Pas de mesures prévues à Lisbonne
Du côté du Portugal, le gouvernement socialiste entend ne prendre aucune mesure supplémentaire sur le budget 2016. Il avait déjà introduit en février, à la demande de Bruxelles, des mesures de baisses de dépenses et de nouvelles taxes. « Il n'y a rien que je puisse faire en 2016 pour changer l'exécution du budget de 2015 », s'est défendu le ministre des Finances portugais Mário Centeno devant ses pairs européens, faisant allusion au fait que les sanctions portent sur l'exécution des budgets 2014 et 2015. « Il n'y a pas de plan B », a-t-il ajouté, tout en indiquant qu'il « travaillait » cependant à un budget 2017 qui permettrait de respecter les engagements déjà pris dans le programme de stabilité du pays.
Décision « politique »
Le gouvernement portugais va devoir négocier ferme pour obtenir l'accord de ses appuis de gauche radicale au parlement, le Bloc de Gauche, les Verts et le Parti communiste.
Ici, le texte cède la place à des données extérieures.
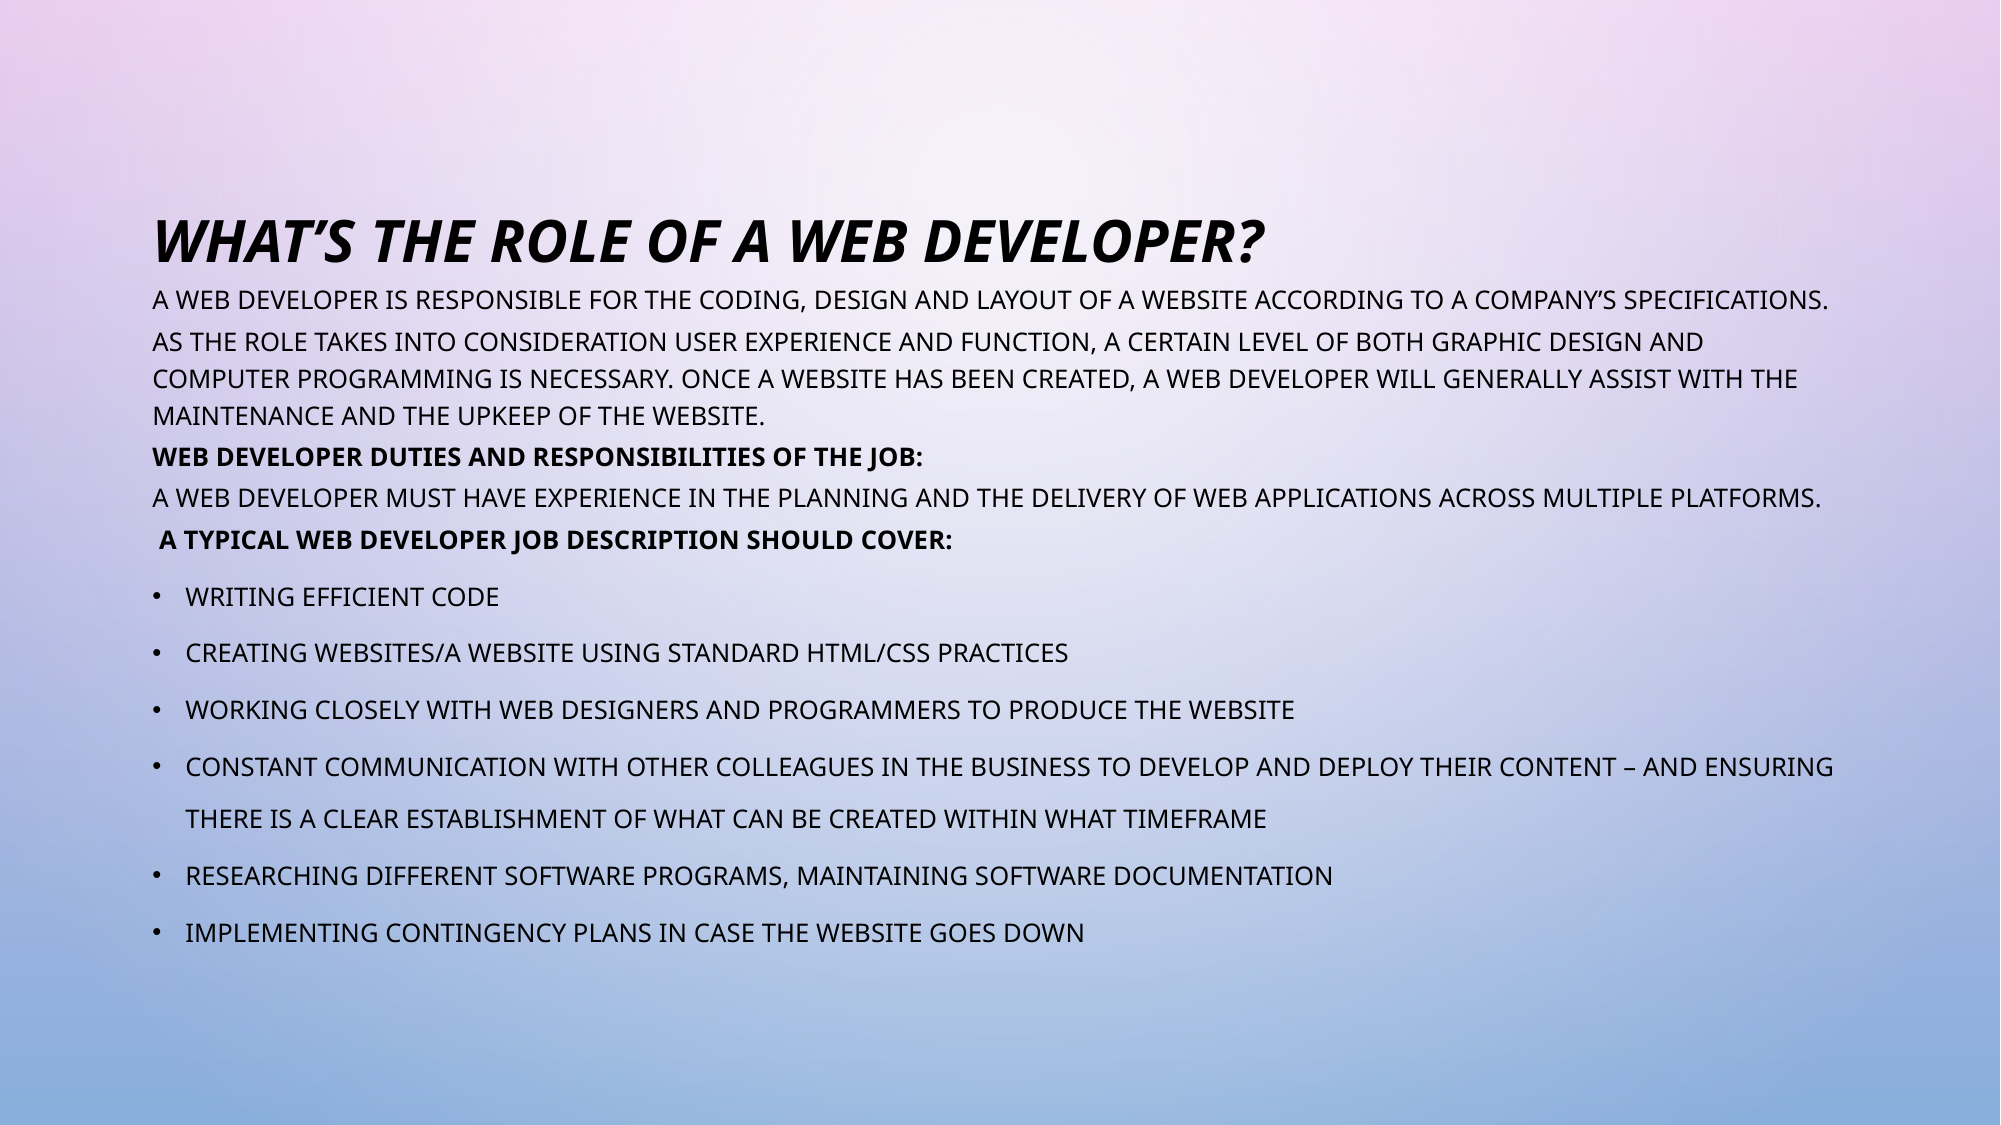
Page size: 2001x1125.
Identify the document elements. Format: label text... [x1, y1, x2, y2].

Le Bloc de Gauche avait demandé un référendum sur le maintien dans la zone euro en cas de sanctions et il n'est pas sûr que les trois partis soient prêts à accepter des « efforts » supplémentaires. Le premier ministre Antonio Costa avait, cependant, en février, réussi à construire un accord avec ses appuis parlementaires à sa gauche, tout en arrachant le feu vert à Bruxelles. Le risque d'une dissolution par le président de la République conservateur pourrait cependant être un facteur important de construction d'un compromis. Mais Mário Centeno ne s'y trompe pas : la procédure lancée par Bruxelles est un défi politique pour le Portugal, aussi a-t-il clairement dénoncé une décision « politique ». Et de dénoncer : « l'Europe ne peut pas prendre des décisions en oubliant les tensions immenses au sein de l'Europe auxquelles on doit apporter une réponse politique ». Lisbonne semble donc sur une autre longueur d'onde que Madrid. Les deux pays disposent de dix jours pour proposer des mesures correctives. La Commission proposera des sanctions ou non d'ici une vingtaine de jours.